> Data:
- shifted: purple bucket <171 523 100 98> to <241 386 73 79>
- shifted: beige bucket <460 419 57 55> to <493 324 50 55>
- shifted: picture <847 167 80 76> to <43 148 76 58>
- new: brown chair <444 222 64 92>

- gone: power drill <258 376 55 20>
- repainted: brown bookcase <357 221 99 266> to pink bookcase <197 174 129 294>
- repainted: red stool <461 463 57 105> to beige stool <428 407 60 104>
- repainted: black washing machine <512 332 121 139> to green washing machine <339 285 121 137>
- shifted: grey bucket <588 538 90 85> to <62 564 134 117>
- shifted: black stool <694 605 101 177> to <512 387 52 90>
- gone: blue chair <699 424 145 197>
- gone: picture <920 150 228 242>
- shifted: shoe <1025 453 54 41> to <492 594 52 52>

---

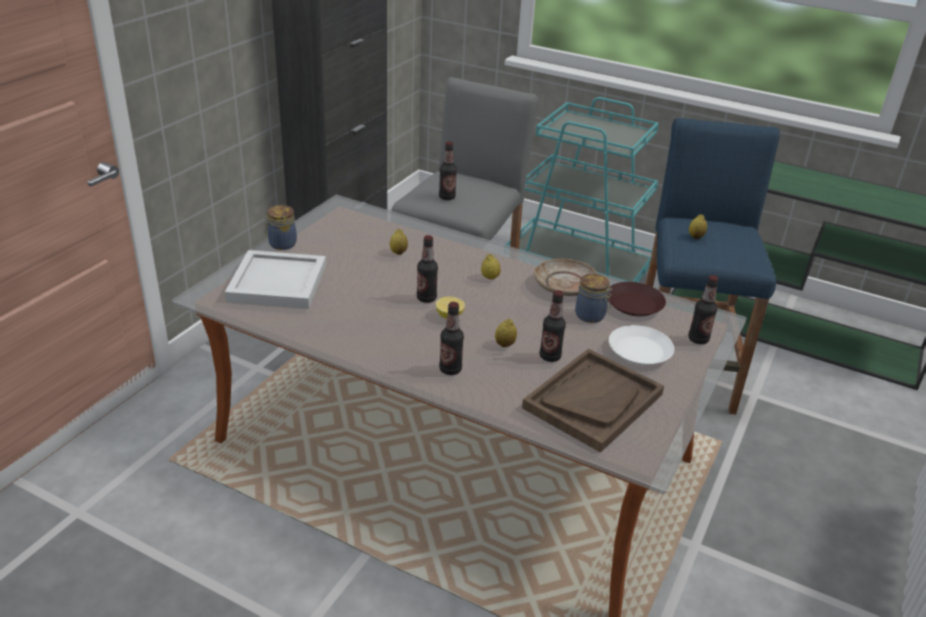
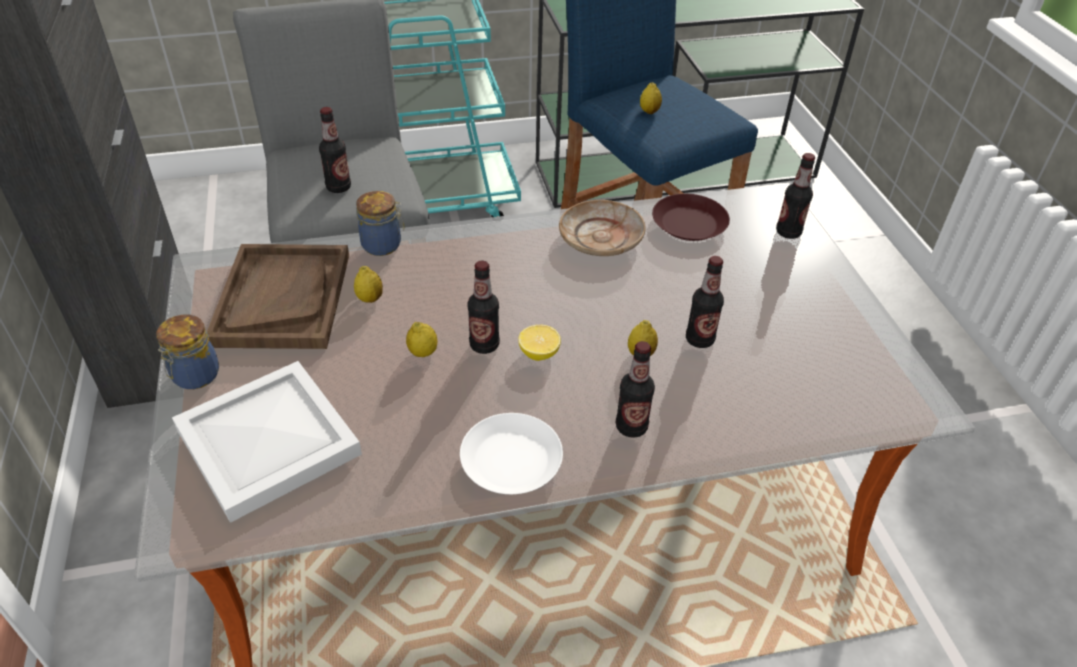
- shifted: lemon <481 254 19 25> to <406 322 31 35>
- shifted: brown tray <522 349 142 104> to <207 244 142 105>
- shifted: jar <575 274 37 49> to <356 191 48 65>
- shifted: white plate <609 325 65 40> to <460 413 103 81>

> What you have to do: Would you print exactly, and only, the lines of the data above from the line with "- shifted: purple" through the line with "- shifted: picture", inclusive?

> Exercise output:
- shifted: purple bucket <171 523 100 98> to <241 386 73 79>
- shifted: beige bucket <460 419 57 55> to <493 324 50 55>
- shifted: picture <847 167 80 76> to <43 148 76 58>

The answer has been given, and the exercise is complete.